> **SOURCE TEXT**:
__________
Thursday, November 13, 2008

Payday Loans in Oregon: An Update

I received an e-mail from a group called the Consumer Credit Research Foundation. This is a non-profit group, funded by payday lenders, that sponsors research on credit markets. They were touting a new study by Jonathan Zinman of Dartmouth College that looks that the effect of the restriction on payday loans in Oregon.

I have posted before with a typical economist's take on the issue: I believe that restricting access to credit (expensive or not) is misguided. If there is a problem with access to credit then do things to enhance access not cut it off. The idea that you are 'helping' people avoid their own bad decisions is government regulation at it worse. What you are really doing, in my view, is punishing the already economically stressed by giving them less flexibility to weather economic turmoil.

So I was really excited that we may have good evidence that these assumptions are correct. Zinman is a young economist with an already stellar research record - he is no hack. Unfortunately Zinman's paper does not provide what I had hoped for. It is not a bad paper, there is no academically dishonest statements, but there are a number of vague and misleading statements that appear to be clearly designed to give the impression to a lay audience that positive evidence is found when it is not.

The study compares pre- and post-restriction surveys in Oregon and Washington of payday loan users. Oregon imposed restrictions while Washington did not. The similarities among the states suggest that these two populations are reasonable for use as treatment and control groups. He finds that payday lending went down significantly in Oregon compared to Washington, which is not a big surprise. Then he finds that former payday loan users shifted:

partially into plausibly inferior substitutes. Additional evidence suggests that restricting access caused deterioration in the overall financial condition of the Oregon households. The results suggest that restricting access to expensive credit harms consumers on average.


First notice the academic-speak: "plausibly inferior," "evidence suggests," "results suggest." Why does he use these terms? Because none of his statistical tests of these effects turn out to be significant. I am quite ready personally to believe that these suggestive results are actually revealing an underlying fact because I believe theoretically that this is likely the case, but it does nobody any good to read ones prior assumptions into a set of results that are not statistically significant - and not just statistically insignificant but with tiny point estimates that are not plausibly different from zero.

Overall there are four serious problems with this study:

1. The data are a set of surveys conducted by the payday loan funded non-profit. This naturally leads to questions about explicit or implicit bias. The questionnaire is not reproduced in the paper and it should be.

2. Respondents to such a survey (especially the ones now excluded from the payday loan market) are likely to be predisposed to suggest that it has adverse effects on their financial situation. Thus the results would be biased toward findings that suggest restrictions lead to financial hardship.

3. The author finds, it turns out, that Oregon and Washington payday borrowers are not good treatment and control groups - the people that utilize payday loans in the two states turn out to be quite different. Efforts to control for these differences are unconvincing, which leads to biased results. [Note, however, that it is not clear in which way the bias would work and may in fact be a cause of the insignificant point estimates]

4. All statements about the adverse consequences of the decline in payday loans in Oregon are not supported by the evidence - they are suppositional.

I believe that restricting access to payday loans is bad policy, but I am still looking for good objective evidence to bolster my theoretical argument. This is a provocative start, but in my view, falls well short.

11 comments:

Unknown said...
__________
> **SOURCE DATA**:
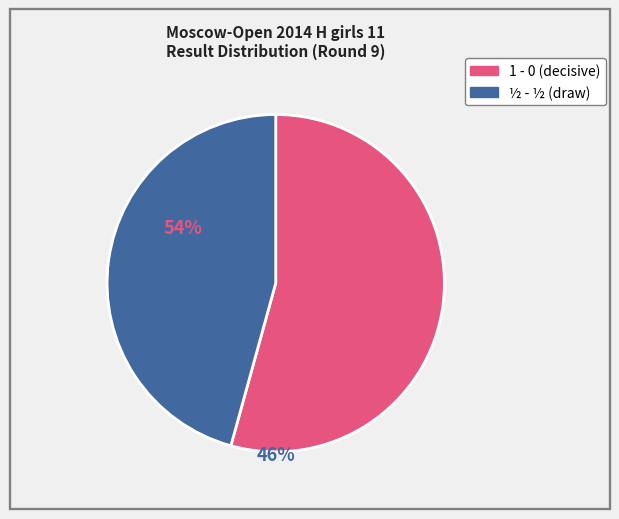

True or false: ½ - ½ accounts for 46% of the total.

True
__________
> **WORK INSTRUCTION 1**:
In the payday loan post, which quoted phrases does the author call "academic-speak"?
> **WORK INSTRUCTION 2**:
Copy the passage of the payday loan post that starts at the words "2. Respondents to" and ends after the words "to financial hardship.", keeping every character unchanged.
Use only the payday loan post for your answers.

> **TASK RESPONSE 1**:
"plausibly inferior"
"evidence suggests"
"results suggest"

> **TASK RESPONSE 2**:
2. Respondents to such a survey (especially the ones now excluded from the payday loan market) are likely to be predisposed to suggest that it has adverse effects on their financial situation. Thus the results would be biased toward findings that suggest restrictions lead to financial hardship.